When he met Max, it was something different. It was the kind of chemistry that doesn’t come around often, the kind when you just know that person is supposed to be in your life. Max was the girl Ben was talking to before he started dating Kate, and the chemistry never really went away. They finally got together for three golden months last summer, just before college. He went to school, and she started her junior year in high school.

I don’t want this letter to be long and sappy because I just can’t do it. As you know, I’ve tried a few times and not been successful. Plus, this isn’t the last thing I’ll ever say to you so I hate making it sound/seem like we’re ending.

Ben didn’t want to keep things going while he was so far away, while he was meeting new people and starting a new life. He didn’t want to hold her down while she was living hers. When they broke up, he wrote her a 10 page letter. He included photos of places that were important to them—their first kiss, first date.

I know we’ll probably text/talk everyday until we die, but being in two different places does make it very difficult for two people to not drift apart.

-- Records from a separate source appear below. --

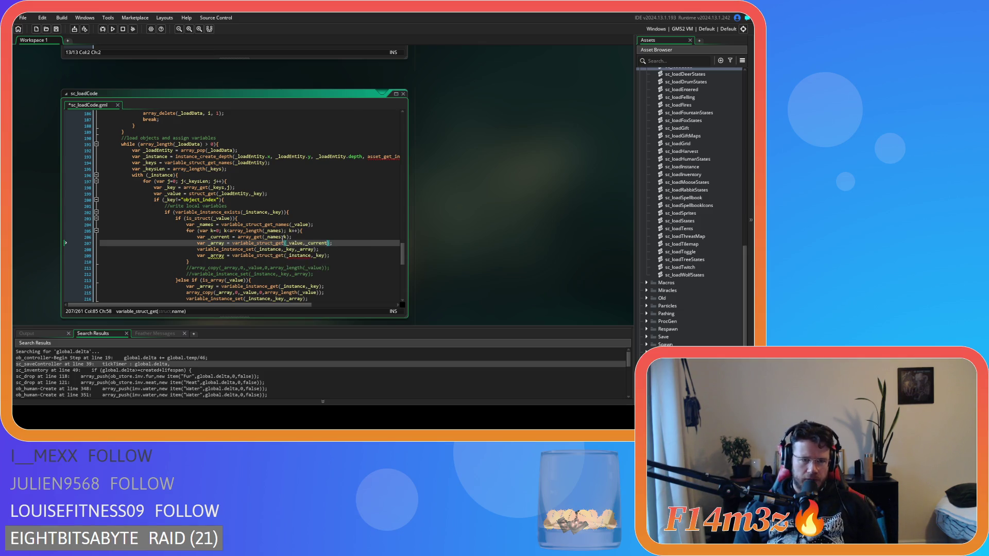
pyautogui.press('ctrl+z')
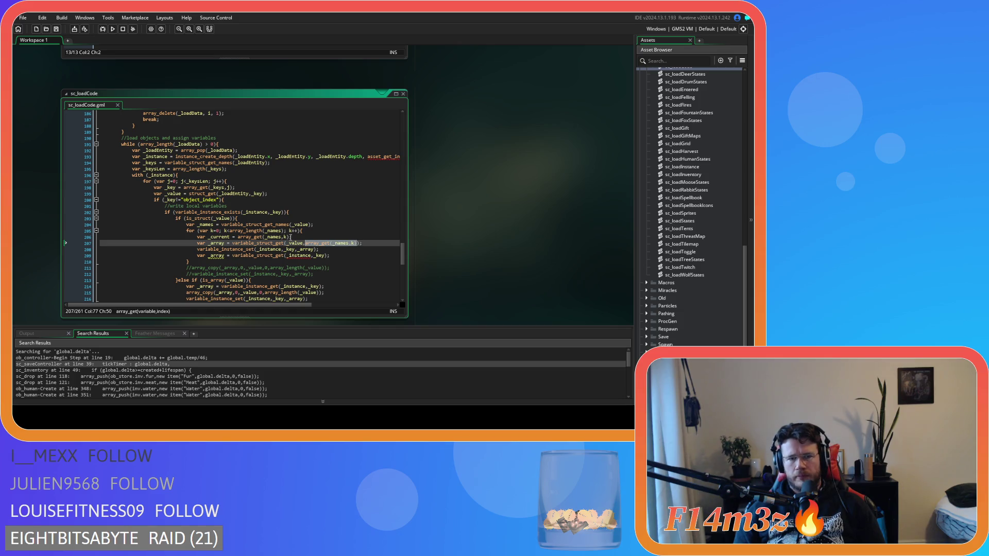
pyautogui.doubleClick(220, 237)
pyautogui.press('ctrl+c')
pyautogui.doubleClick(217, 243)
pyautogui.press('ctrl+v')
pyautogui.click(241, 237)
pyautogui.press('shift+Home')
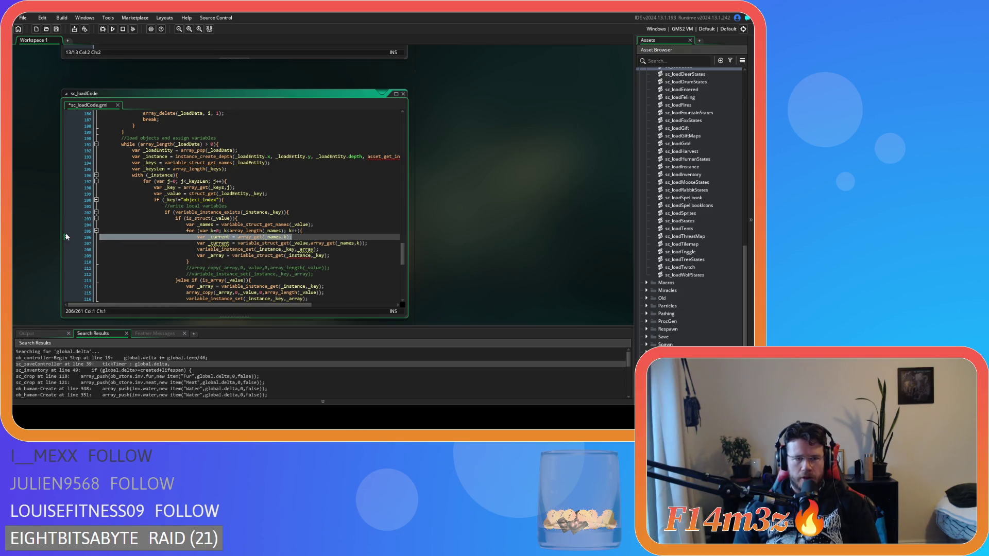
pyautogui.press('BackSpace')
pyautogui.press('BackSpace')
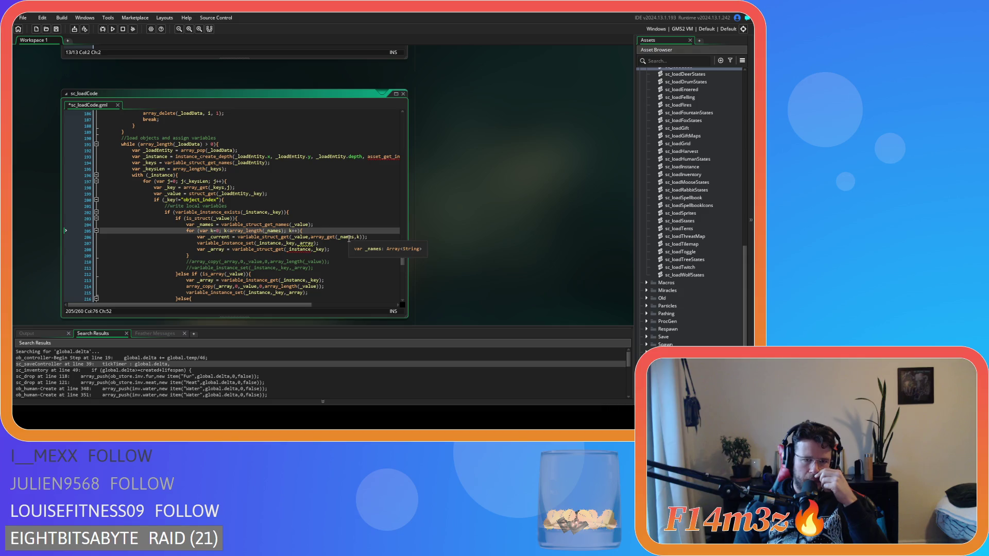
# Step: Check the variable_struct_get and array_get parameter hints and the variable_instance_set call arguments
pyautogui.click(318, 237)
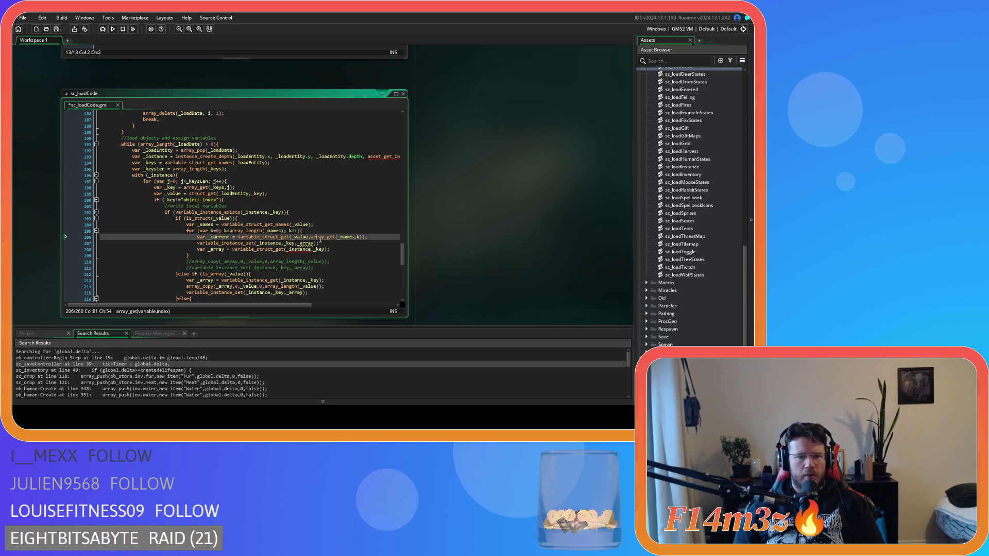
pyautogui.press('Left')
pyautogui.press('Left')
pyautogui.press('Left')
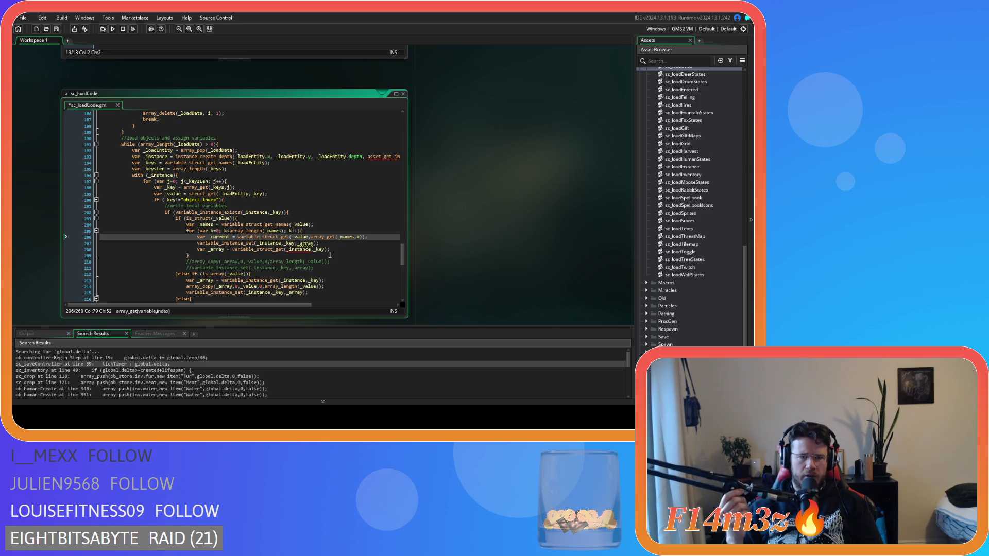
pyautogui.press('Left')
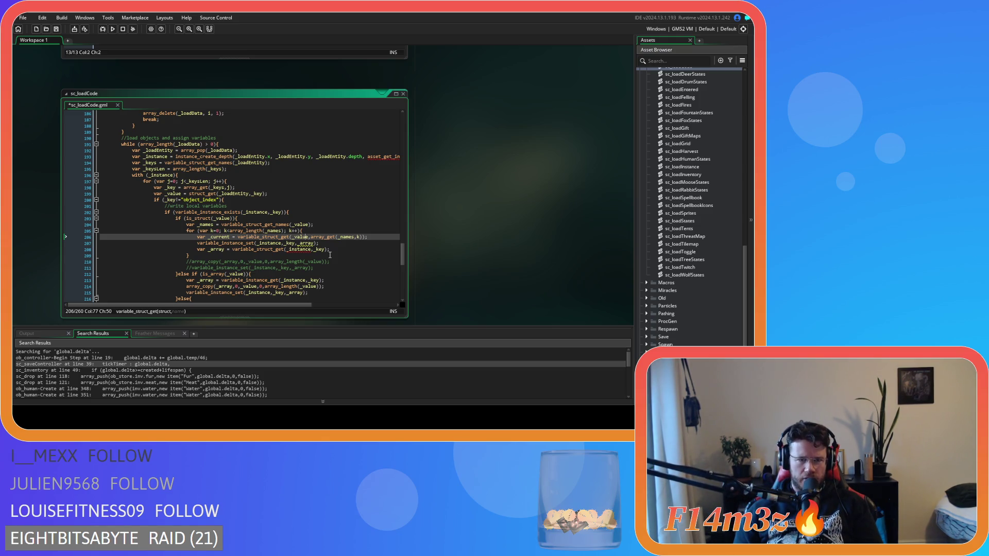
pyautogui.press('Right')
pyautogui.press('Left')
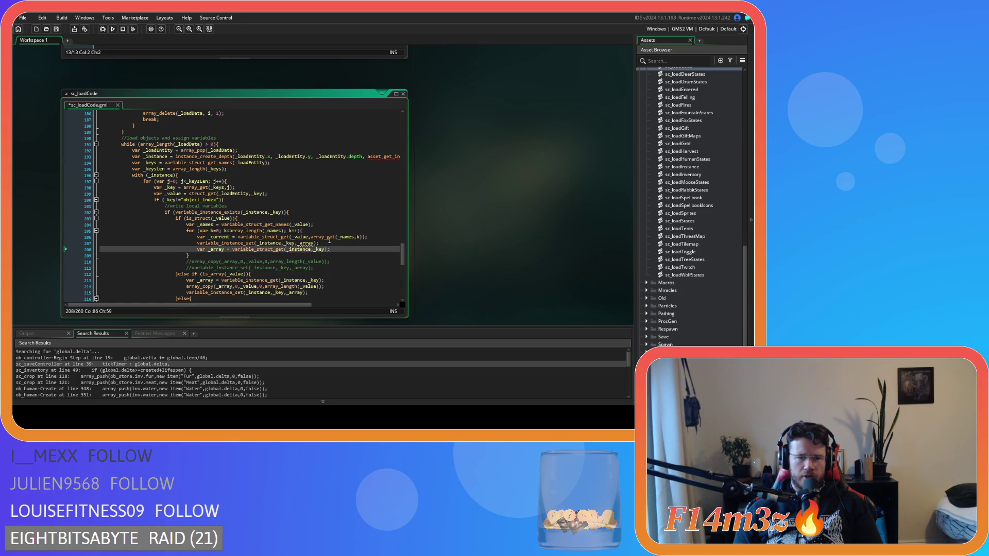
pyautogui.click(330, 243)
pyautogui.click(260, 243)
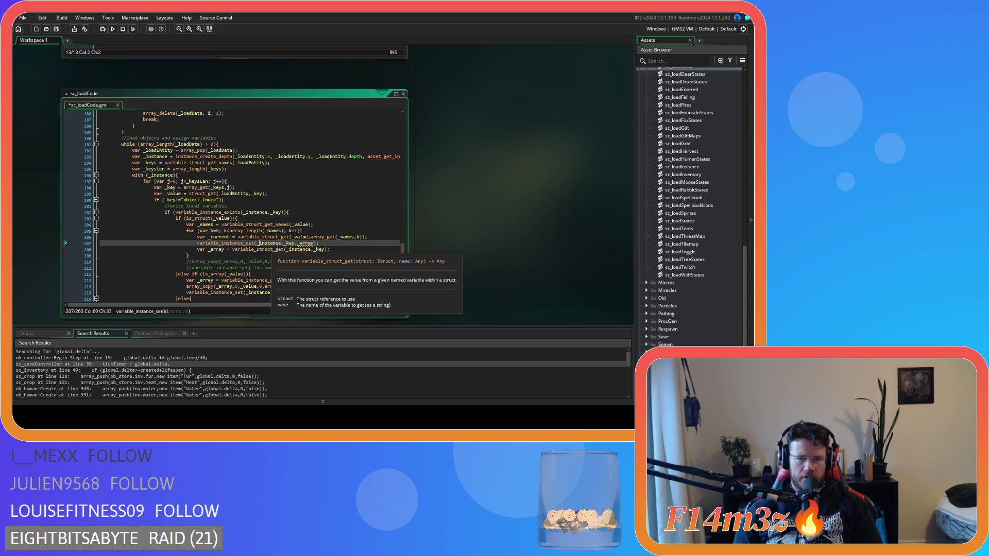
pyautogui.click(285, 243)
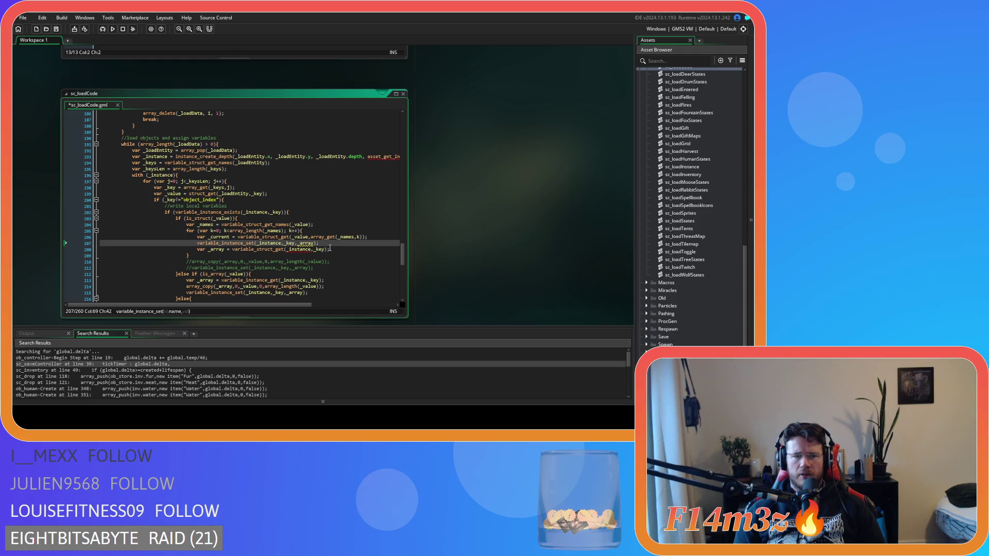
# Step: Add var _name = array_get(_names,k) and pass _name to variable_struct_get, then save
pyautogui.moveTo(311, 237); pyautogui.dragTo(359, 242)
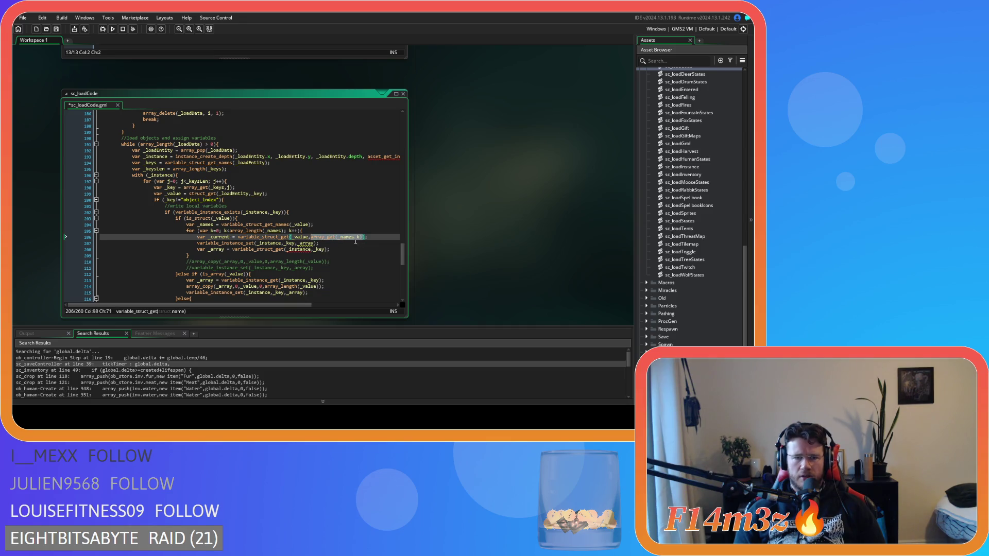
pyautogui.click(321, 229)
pyautogui.press('Return')
pyautogui.write('var ')
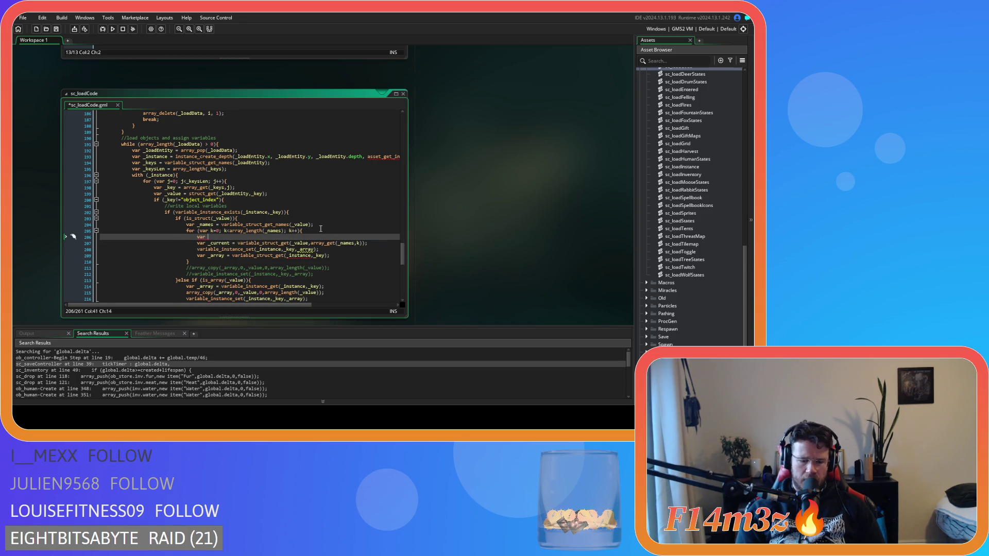
pyautogui.write('_name = array_get(_names,k);')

He’d still date her if he could, but he just doesn’t see how it would work. She’s in high school, and she’s busy, and so is he. The feelings are still there, though, and he can’t imagine liking anyone else that much.

***

Ben, Nolan, and Lori roamed campus on that Saturday night. They left the field and found their way to the IU Art Museum with its kaleidoscope of changing colors.

All three of them lay down, their backs on the cement and their feet straight up on the smooth outer wall of the museum. The colors shone pink.

Ben lay there quietly. The colors turned red, flowed through the rainbow.

There was still so much left to learn. He didn’t have it figured out. He didn’t know which friends would stay with him and which would go. He didn’t know who he would become. For now, though, he was right where he wanted to be with the people he wanted to be with.

It was a fragile moment, still and quiet and perfect. His past was right beside his present, and the future was somewhere out there, up above, blending with the lights.